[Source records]

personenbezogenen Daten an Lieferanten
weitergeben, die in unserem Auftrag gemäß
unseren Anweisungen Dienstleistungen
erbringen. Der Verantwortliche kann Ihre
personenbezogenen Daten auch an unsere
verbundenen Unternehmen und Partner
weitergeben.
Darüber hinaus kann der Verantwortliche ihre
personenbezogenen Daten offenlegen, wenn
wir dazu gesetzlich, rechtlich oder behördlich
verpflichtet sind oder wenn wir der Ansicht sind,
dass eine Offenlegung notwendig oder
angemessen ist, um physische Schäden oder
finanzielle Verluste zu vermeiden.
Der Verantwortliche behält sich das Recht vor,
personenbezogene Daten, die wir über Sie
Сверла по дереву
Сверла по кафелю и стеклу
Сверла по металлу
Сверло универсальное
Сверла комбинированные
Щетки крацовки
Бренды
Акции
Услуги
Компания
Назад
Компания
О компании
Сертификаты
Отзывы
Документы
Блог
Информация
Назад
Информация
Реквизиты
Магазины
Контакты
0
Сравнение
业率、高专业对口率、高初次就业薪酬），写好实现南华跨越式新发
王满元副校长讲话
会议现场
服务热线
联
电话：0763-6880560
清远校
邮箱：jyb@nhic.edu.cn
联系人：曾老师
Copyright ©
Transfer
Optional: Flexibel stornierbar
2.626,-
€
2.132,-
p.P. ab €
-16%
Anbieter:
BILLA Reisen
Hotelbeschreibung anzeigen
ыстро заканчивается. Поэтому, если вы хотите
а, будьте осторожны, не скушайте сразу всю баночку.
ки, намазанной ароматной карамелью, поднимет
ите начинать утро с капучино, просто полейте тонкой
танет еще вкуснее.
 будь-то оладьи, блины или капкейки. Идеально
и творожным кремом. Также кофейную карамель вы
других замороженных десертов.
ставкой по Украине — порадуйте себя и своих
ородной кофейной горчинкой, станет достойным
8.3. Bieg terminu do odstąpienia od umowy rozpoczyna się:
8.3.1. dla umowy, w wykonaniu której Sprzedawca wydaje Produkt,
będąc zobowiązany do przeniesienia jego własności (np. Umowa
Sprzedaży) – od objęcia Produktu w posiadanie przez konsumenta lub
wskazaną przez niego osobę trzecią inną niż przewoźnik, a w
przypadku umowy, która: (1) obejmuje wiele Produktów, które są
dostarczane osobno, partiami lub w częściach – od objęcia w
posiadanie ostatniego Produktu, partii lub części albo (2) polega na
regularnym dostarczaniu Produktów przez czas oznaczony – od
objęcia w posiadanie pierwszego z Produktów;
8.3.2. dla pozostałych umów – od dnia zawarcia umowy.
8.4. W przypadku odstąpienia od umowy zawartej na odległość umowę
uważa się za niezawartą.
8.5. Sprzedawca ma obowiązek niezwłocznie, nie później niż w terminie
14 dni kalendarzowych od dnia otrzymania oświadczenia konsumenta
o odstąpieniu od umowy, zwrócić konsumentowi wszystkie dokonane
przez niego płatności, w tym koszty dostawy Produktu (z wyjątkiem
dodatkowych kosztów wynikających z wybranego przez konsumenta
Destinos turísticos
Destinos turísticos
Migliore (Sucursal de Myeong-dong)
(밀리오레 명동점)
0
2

==

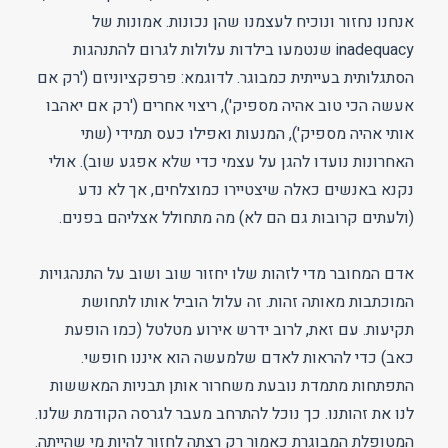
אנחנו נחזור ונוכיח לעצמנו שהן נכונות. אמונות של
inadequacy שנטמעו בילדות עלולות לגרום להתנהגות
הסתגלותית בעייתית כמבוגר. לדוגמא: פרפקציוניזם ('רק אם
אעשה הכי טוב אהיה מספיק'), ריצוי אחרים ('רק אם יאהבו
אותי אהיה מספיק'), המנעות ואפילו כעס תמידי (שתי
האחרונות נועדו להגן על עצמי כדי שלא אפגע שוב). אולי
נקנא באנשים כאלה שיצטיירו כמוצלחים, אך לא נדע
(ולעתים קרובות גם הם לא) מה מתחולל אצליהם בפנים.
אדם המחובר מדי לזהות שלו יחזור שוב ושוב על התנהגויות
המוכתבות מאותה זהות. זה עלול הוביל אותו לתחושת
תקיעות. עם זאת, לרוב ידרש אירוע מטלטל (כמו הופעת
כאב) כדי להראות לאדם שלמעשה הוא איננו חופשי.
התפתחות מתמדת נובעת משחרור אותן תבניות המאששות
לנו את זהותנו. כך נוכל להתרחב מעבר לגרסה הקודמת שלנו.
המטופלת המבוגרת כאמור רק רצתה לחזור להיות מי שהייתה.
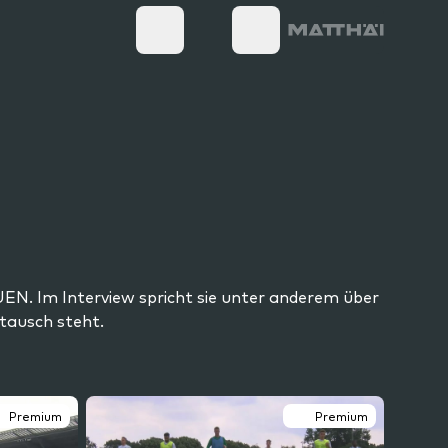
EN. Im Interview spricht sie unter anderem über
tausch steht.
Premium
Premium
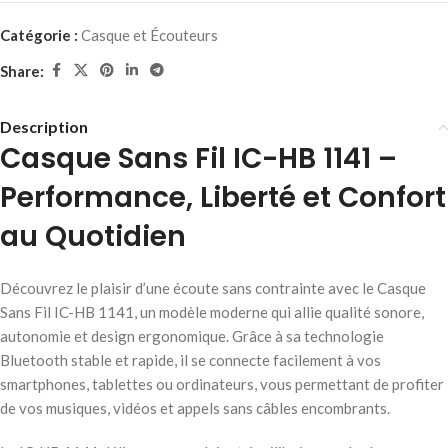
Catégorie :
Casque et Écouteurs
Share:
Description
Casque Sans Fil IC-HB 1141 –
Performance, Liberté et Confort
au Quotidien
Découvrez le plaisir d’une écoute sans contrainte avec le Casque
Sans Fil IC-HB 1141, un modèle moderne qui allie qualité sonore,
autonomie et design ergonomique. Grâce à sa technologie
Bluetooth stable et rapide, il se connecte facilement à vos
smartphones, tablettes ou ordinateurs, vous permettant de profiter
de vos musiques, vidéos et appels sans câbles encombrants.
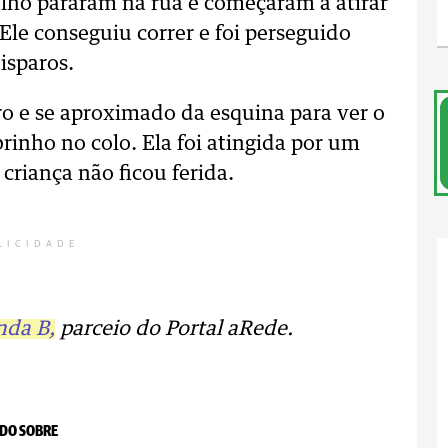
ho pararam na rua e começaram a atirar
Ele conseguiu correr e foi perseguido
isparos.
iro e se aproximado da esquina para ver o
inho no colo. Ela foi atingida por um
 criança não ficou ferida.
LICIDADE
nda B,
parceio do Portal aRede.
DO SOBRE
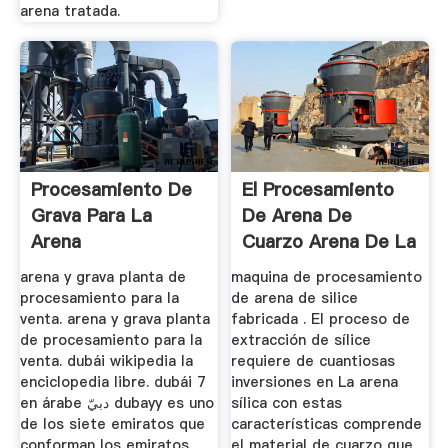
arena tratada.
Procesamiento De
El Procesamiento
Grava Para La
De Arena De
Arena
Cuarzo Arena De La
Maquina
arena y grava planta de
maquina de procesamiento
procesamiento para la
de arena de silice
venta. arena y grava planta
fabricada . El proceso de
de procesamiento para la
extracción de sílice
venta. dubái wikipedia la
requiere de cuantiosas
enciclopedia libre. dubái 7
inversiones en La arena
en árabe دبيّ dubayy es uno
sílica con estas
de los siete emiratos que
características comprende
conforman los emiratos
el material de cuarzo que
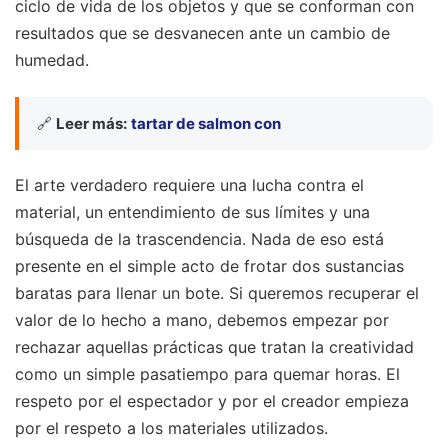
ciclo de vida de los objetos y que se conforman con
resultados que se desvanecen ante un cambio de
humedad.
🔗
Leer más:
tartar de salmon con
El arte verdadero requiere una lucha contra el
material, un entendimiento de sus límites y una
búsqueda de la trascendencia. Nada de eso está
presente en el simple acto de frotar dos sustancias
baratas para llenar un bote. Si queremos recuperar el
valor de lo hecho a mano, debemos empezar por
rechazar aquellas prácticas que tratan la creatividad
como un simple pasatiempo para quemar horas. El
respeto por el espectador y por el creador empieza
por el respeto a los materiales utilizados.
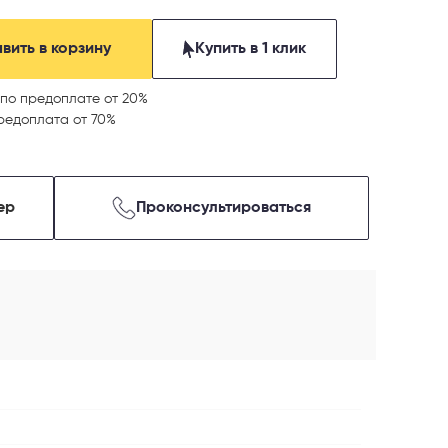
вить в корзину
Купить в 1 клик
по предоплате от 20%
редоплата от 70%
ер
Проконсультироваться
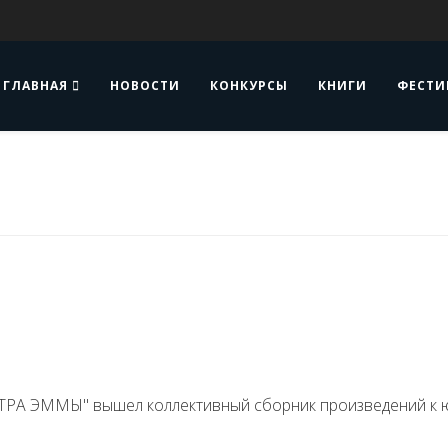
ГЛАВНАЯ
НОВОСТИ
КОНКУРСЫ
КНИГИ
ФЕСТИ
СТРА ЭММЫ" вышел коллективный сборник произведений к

==

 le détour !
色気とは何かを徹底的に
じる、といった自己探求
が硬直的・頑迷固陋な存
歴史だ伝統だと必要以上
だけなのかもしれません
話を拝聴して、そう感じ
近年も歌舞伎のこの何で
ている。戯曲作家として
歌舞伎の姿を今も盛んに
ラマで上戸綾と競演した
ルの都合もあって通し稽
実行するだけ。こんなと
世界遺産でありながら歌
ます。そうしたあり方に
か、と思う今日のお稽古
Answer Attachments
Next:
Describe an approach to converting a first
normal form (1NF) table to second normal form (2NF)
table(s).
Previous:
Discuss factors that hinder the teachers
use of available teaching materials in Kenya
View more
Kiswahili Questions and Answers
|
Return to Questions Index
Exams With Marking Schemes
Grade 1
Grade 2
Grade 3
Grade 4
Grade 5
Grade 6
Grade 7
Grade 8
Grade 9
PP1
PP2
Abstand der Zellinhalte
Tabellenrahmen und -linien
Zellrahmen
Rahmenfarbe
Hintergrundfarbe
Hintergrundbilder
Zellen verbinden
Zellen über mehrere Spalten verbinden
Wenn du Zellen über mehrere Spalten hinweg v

§ **Instructions to follow**:
Rewrite everything from the line containing "personenbezogenen Daten an Lieferanten" down to the line containing "Сверла по кафелю и стеклу" as a numbered list, leaving out any blank lines.

§ **Task answer**:
1. personenbezogenen Daten an Lieferanten
2. weitergeben, die in unserem Auftrag gemäß
3. unseren Anweisungen Dienstleistungen
4. erbringen. Der Verantwortliche kann Ihre
5. personenbezogenen Daten auch an unsere
6. verbundenen Unternehmen und Partner
7. weitergeben.
8. Darüber hinaus kann der Verantwortliche ihre
9. personenbezogenen Daten offenlegen, wenn
10. wir dazu gesetzlich, rechtlich oder behördlich
11. verpflichtet sind oder wenn wir der Ansicht sind,
12. dass eine Offenlegung notwendig oder
13. angemessen ist, um physische Schäden oder
14. finanzielle Verluste zu vermeiden.
15. Der Verantwortliche behält sich das Recht vor,
16. personenbezogene Daten, die wir über Sie
17. Сверла по дереву
18. Сверла по кафелю и стеклу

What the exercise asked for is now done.